Major causes of antiviral drug resistance and implications for treatment of hepatitis B virus monoinfection and coinfection with HIV.

The two key events in the life-cycle of the hepatitis B virus (HBV) involve (1) the generation from viral genomic DNA of the covalently closed circular DNA transcriptional template, and (2) the reverse transcription of the viral pregenomic RNA to form the HBV DNA genome. Diversity in the HBV genome is ensured by the low fidelity of the viral reverse transcriptase (rt). Particular selection pressures such as antiviral therapy readily select out escape mutants from this pre-existing quasispecies pool. Antiviral drug resistance in chronic hepatitis B can be caused by many factors, including the viral mutation frequency, the intrinsic mutability of the antiviral target site, the selective pressure exerted by the drug, the magnitude and rate of virus replication, the overall replication fitness of the mutant, the genetic barrier of the compound and the availability of replication space. In the setting of HIV coinfection, the rate of replication is increased by one to two orders of magnitude, accelerating the emergence of drug resistance in this setting.
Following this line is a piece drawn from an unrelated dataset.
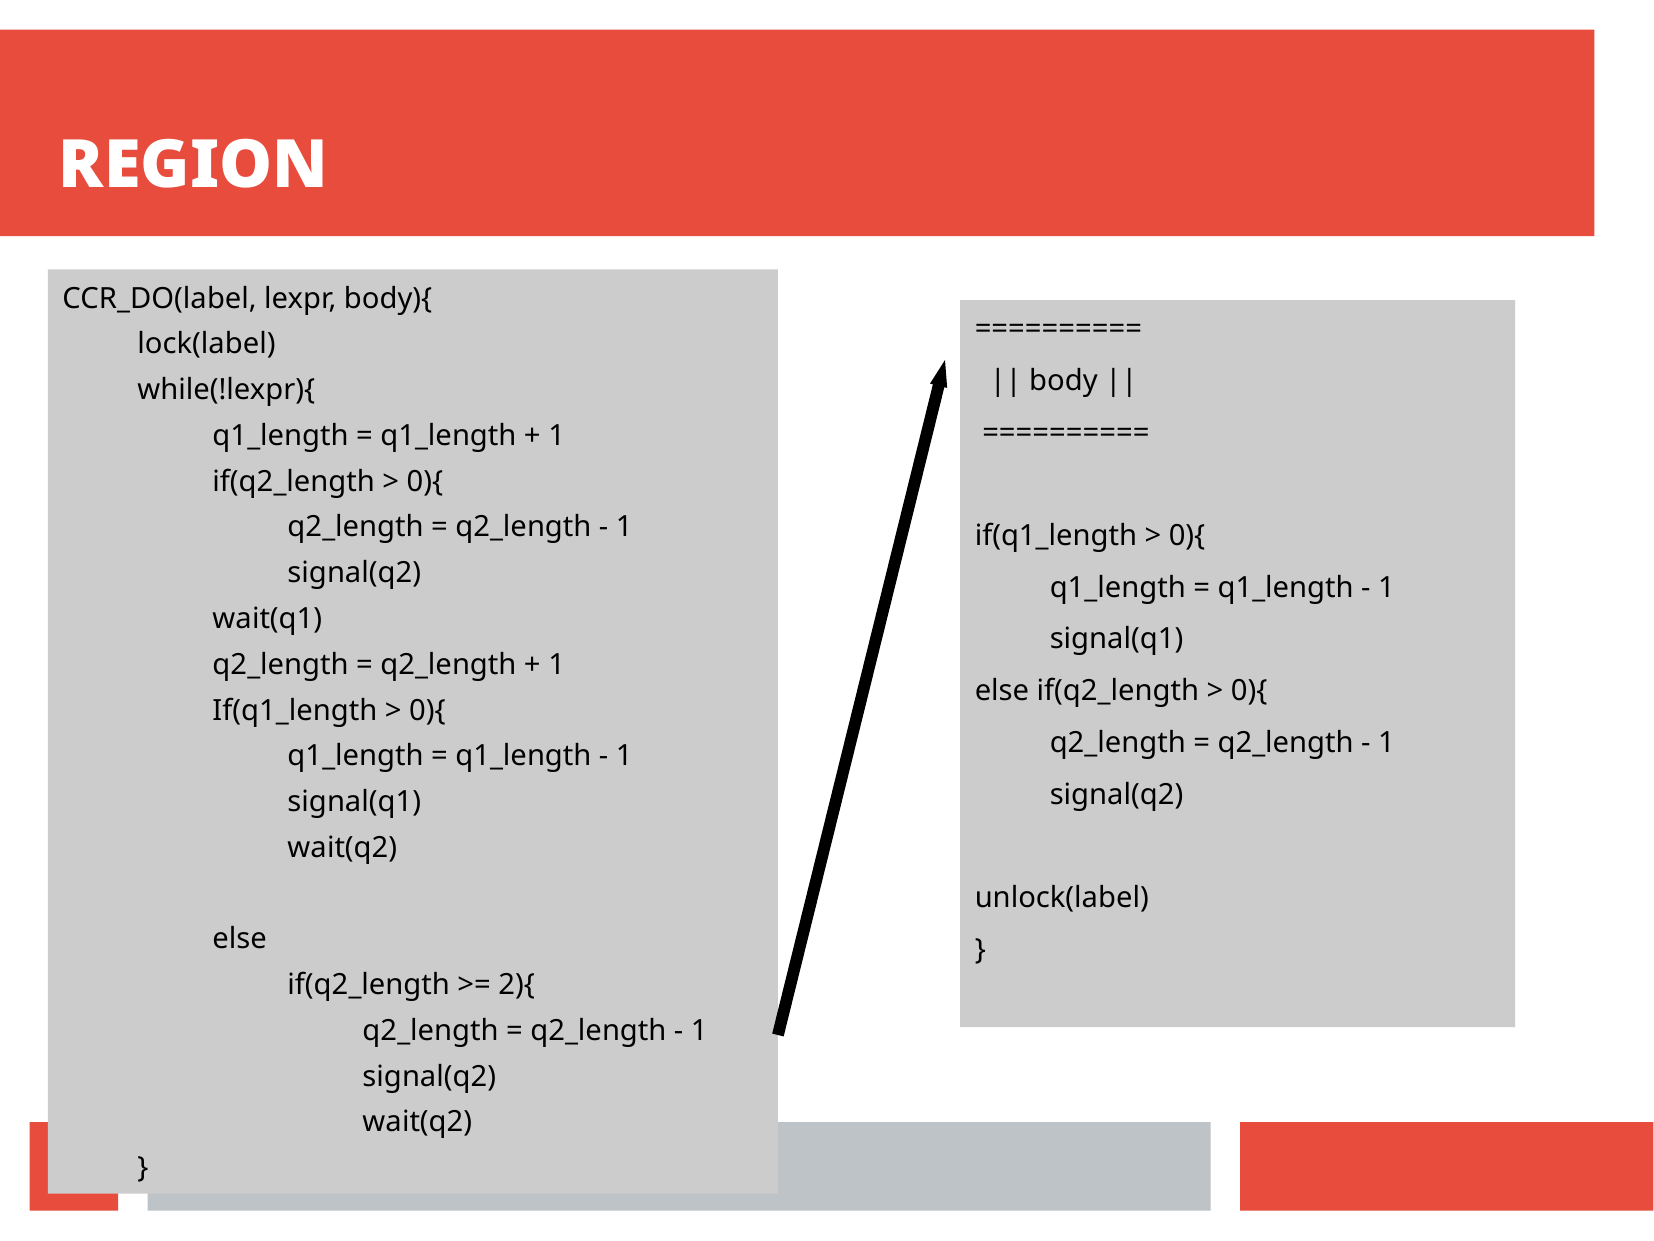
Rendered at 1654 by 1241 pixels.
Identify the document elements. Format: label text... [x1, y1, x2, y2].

text_box CCR_DO(label, lexpr, body){ lock(label) while(!lexpr){ q1_length = q1_length + 1 if(q2_length > 0){ q2_length = q2_length - 1 signal(q2) wait(q1) q2_length = q2_length + 1 If(q1_length > 0){ q1_length = q1_length - 1 signal(q1) wait(q2) else if(q2_length >= 2){ q2_length = q2_length - 1 signal(q2) wait(q2) } [47, 269, 778, 1084]
text_box ========== || body || ========== if(q1_length > 0){ q1_length = q1_length - 1 signal(q1) else if(q2_length > 0){ q2_length = q2_length - 1 signal(q2) unlock(label) } [960, 300, 1516, 951]
title REGION [59, 59, 1595, 207]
The HBV genome is arranged into frame-shifted and overlapping reading frames in such a manner that antiviral drug-resistance-associated changes in the rt can result in changes in the viral envelope protein. These HBV isolates with altered surface antigens exhibit reduced binding of specific and neutralizing antibody and so have diagnostic and public health implications, especially in the setting of HIV coinfection where the risk of transmission is increased. Thus, prevention of resistance requires the adoption of strategies that effectively control virus replication, including the use of combination chemotherapy.